Core Concepts
This paper presents MultiLS-SP/CA, a novel dataset for lexical simplification in Spanish and Catalan, which includes scalar ratings of the understanding difficulty of lexical items. The dataset represents the first of its kind in Catalan and a substantial addition to the sparse data on automatic lexical simplification available for Spanish.
Abstract
The paper presents two new datasets, MultiLS-SP and MultiLS-CA, for lexical simplification in Spanish and Catalan, respectively.
The key highlights are:
MultiLS-SP/CA is the first dataset for lexical simplification in Catalan and a significant addition to the limited data available for Spanish.

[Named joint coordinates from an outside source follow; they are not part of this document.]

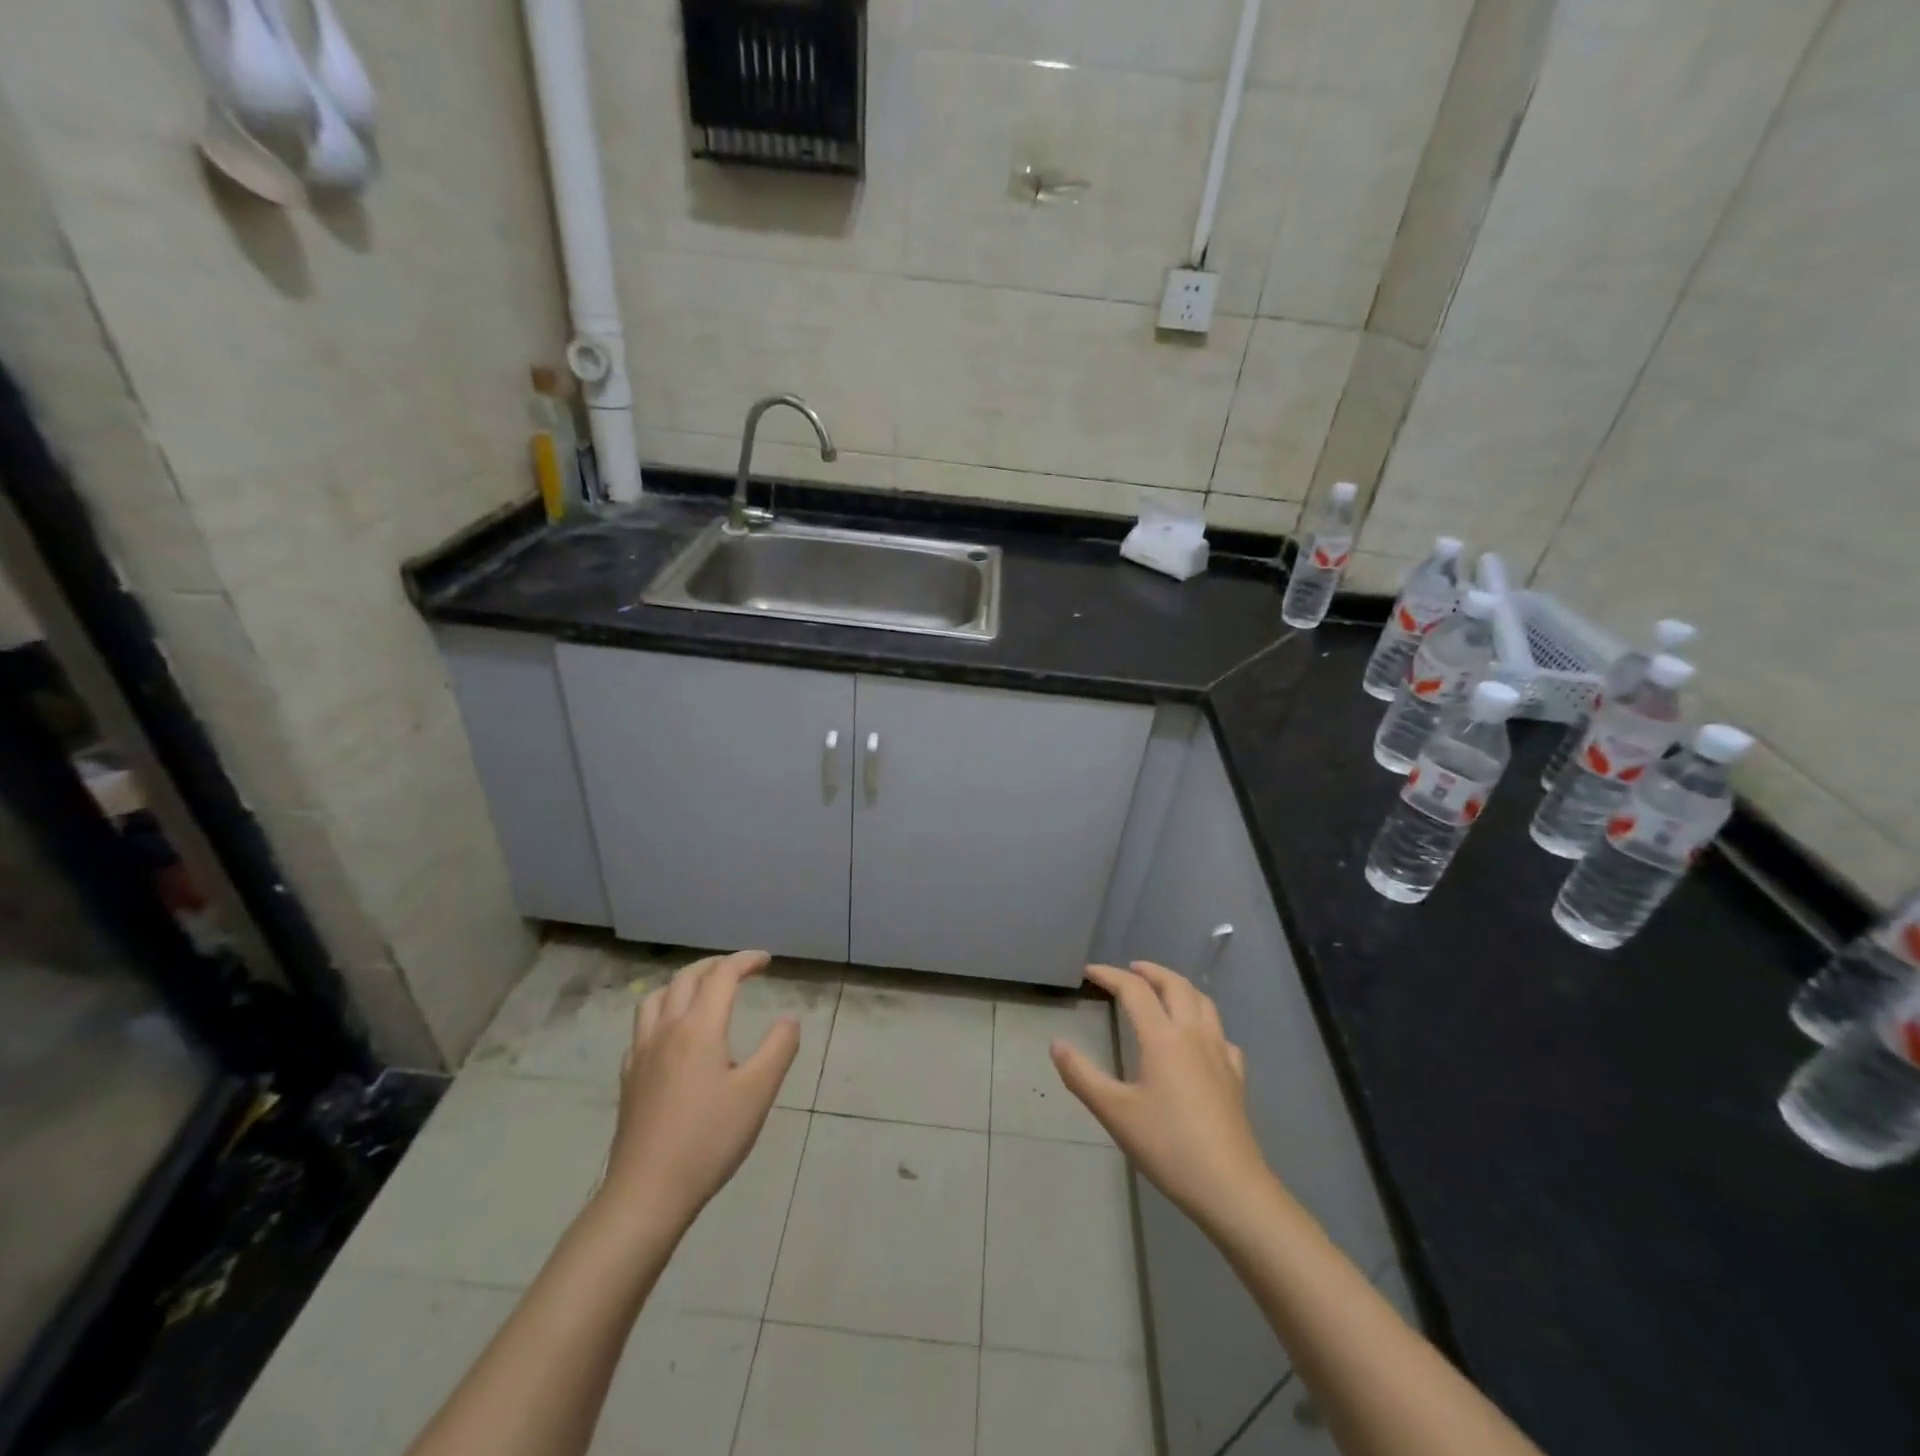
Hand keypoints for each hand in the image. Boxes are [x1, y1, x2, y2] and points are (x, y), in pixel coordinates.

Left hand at [598, 950, 799, 1236]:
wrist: (646, 1193)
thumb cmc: (709, 1140)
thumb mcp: (758, 1092)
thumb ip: (778, 1047)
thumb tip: (789, 1018)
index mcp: (698, 1028)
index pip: (722, 976)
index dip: (745, 961)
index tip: (767, 961)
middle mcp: (666, 1030)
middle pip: (685, 978)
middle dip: (714, 965)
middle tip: (739, 969)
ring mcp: (641, 1054)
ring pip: (656, 998)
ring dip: (683, 983)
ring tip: (702, 990)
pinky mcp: (628, 1079)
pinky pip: (642, 1028)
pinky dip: (661, 1012)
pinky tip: (671, 1034)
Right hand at [1052, 961, 1273, 1227]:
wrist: (1230, 1187)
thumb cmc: (1167, 1146)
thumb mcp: (1114, 1112)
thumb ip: (1081, 1075)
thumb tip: (1056, 1044)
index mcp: (1163, 1037)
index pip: (1134, 990)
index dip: (1110, 975)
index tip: (1089, 972)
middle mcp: (1194, 1035)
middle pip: (1175, 985)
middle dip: (1151, 971)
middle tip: (1130, 969)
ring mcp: (1220, 1054)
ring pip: (1204, 1003)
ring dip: (1180, 987)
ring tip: (1164, 991)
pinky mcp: (1236, 1077)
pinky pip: (1221, 1035)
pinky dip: (1205, 1024)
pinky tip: (1200, 1040)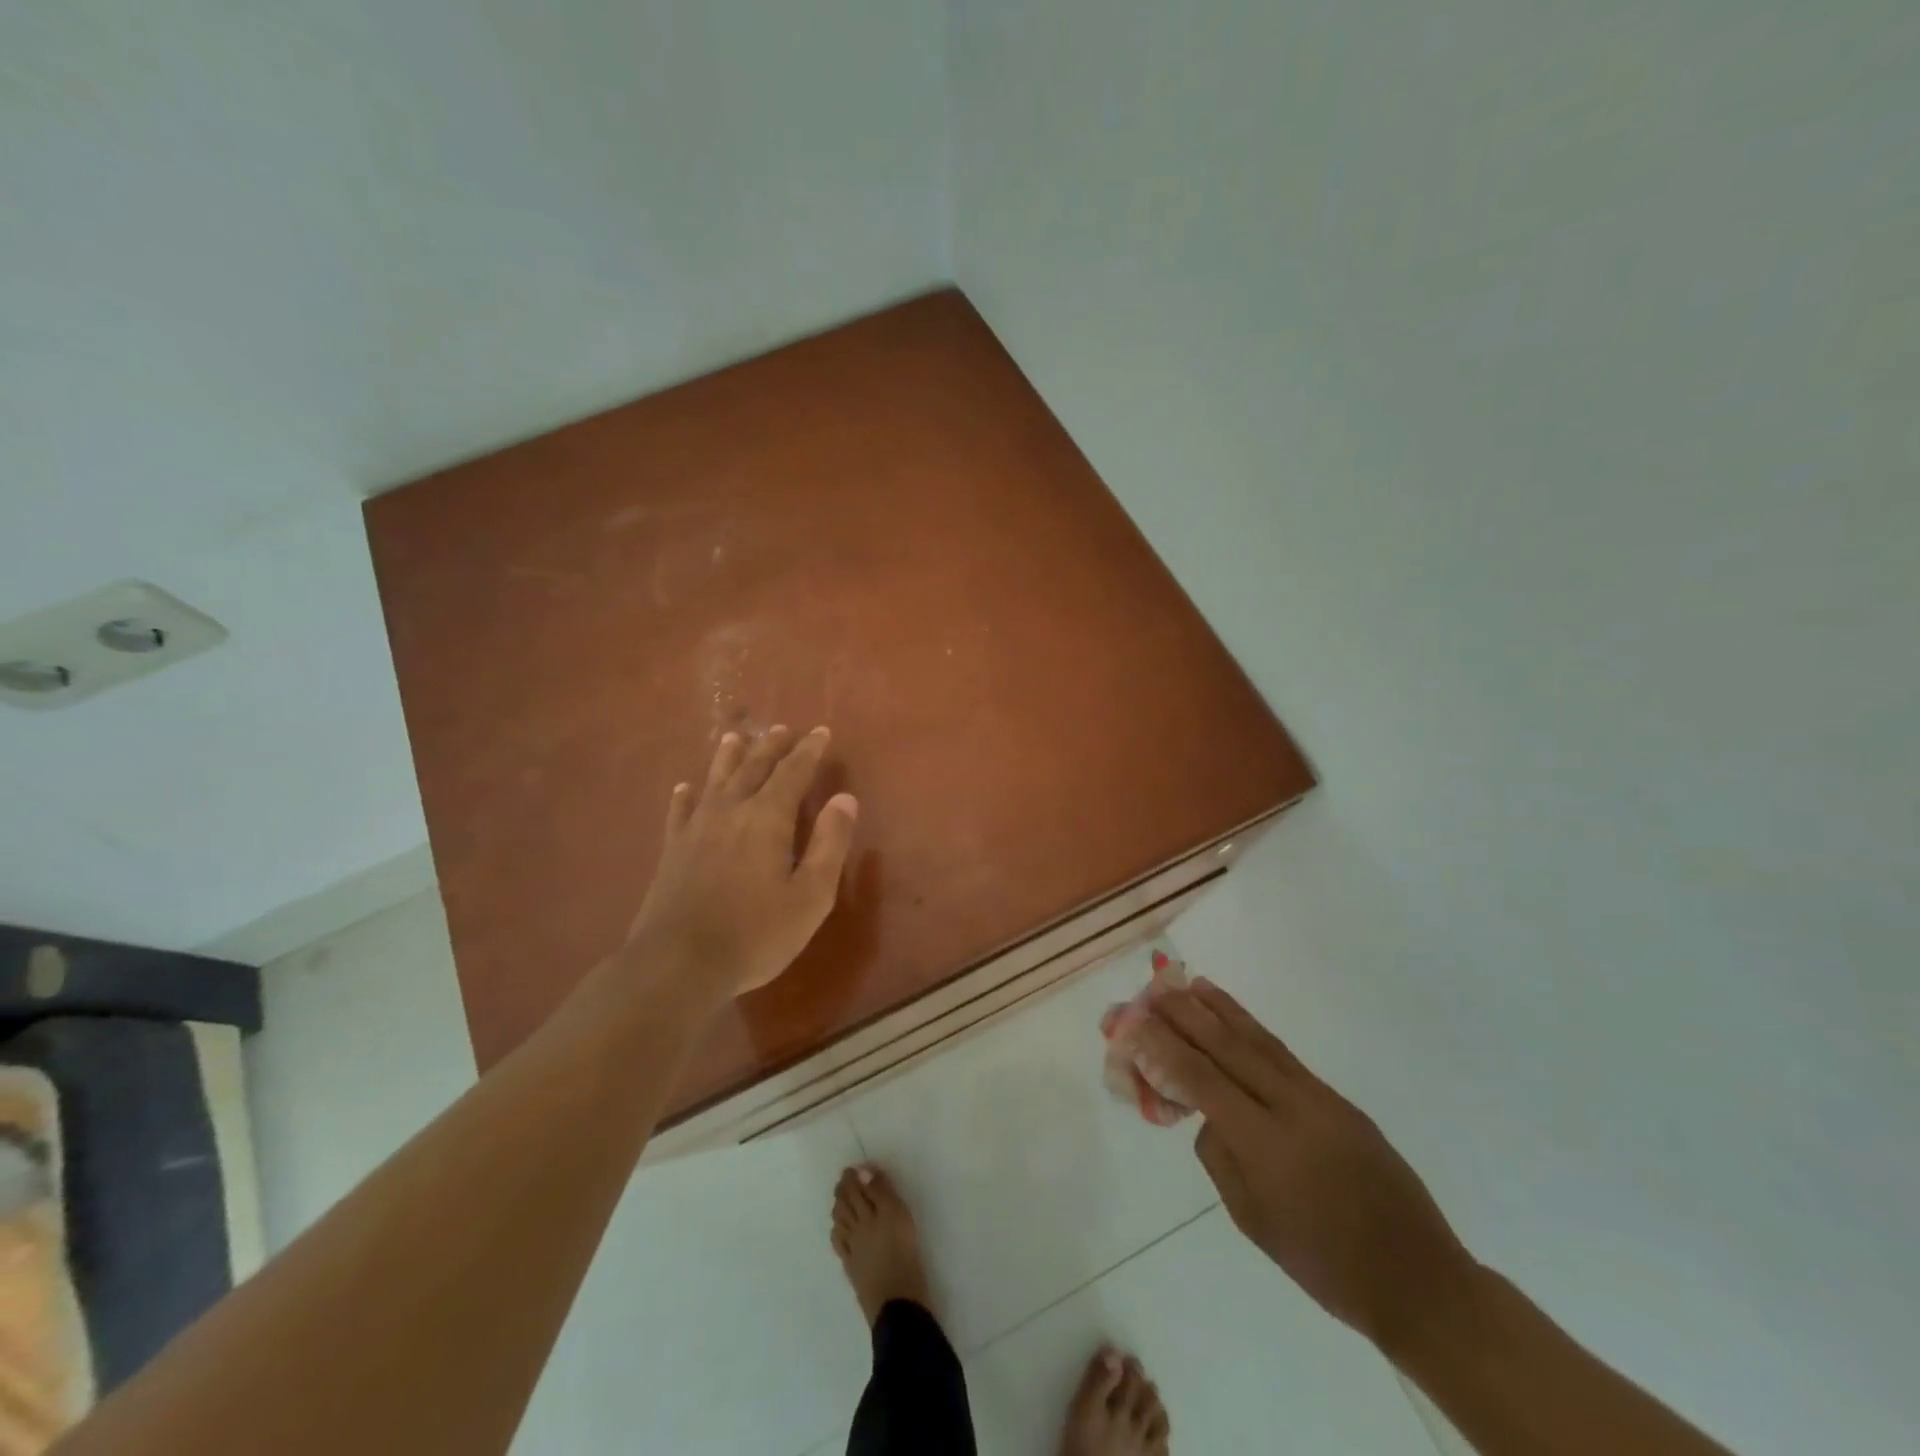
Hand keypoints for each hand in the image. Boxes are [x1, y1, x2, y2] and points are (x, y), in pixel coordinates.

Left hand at [624, 725, 857, 999]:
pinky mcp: (673, 850)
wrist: (678, 964)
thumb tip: (845, 798)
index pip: (793, 772)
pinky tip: (685, 788)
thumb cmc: (756, 933)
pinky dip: (685, 795)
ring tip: (736, 737)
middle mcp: (731, 811)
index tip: (821, 731)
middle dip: (771, 746)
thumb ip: (829, 843)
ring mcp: (696, 829)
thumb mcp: (811, 895)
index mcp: (767, 818)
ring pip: (715, 780)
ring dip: (729, 757)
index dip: (809, 750)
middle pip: (753, 767)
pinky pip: (680, 811)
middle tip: (782, 729)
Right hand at [1136, 979, 1476, 1351]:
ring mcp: (1317, 1097)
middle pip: (1225, 1046)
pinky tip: (1231, 1016)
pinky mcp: (1334, 1098)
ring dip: (1216, 1007)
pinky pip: (1280, 1053)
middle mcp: (1290, 1107)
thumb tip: (1207, 1112)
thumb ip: (1220, 1155)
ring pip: (1256, 1038)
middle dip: (1181, 1014)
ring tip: (1185, 982)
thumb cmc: (1323, 1263)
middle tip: (1147, 991)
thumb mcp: (1251, 1218)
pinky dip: (1249, 1027)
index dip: (1160, 1047)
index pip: (1199, 1079)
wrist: (1418, 1279)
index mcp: (1264, 1144)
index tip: (1131, 1023)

The datasets include not only complex words that can be simplified, but also non-substitutable words, providing a more comprehensive scenario for system development.
Each target word is annotated with a scalar rating of lexical complexity on a 5-point Likert scale, in addition to up to 3 lexical substitutes.
The paper describes the data compilation process and provides baseline performance for lexical simplification and lexical complexity prediction tasks using the new datasets.
The baseline results indicate substantial room for improvement, highlighting the need for more advanced models and the value of these new resources for the Iberian Romance languages.
Stats
The datasets contain a total of 1,105 target words (625 in Spanish, 480 in Catalan) embedded in 370 context sentences (210 in Spanish, 160 in Catalan).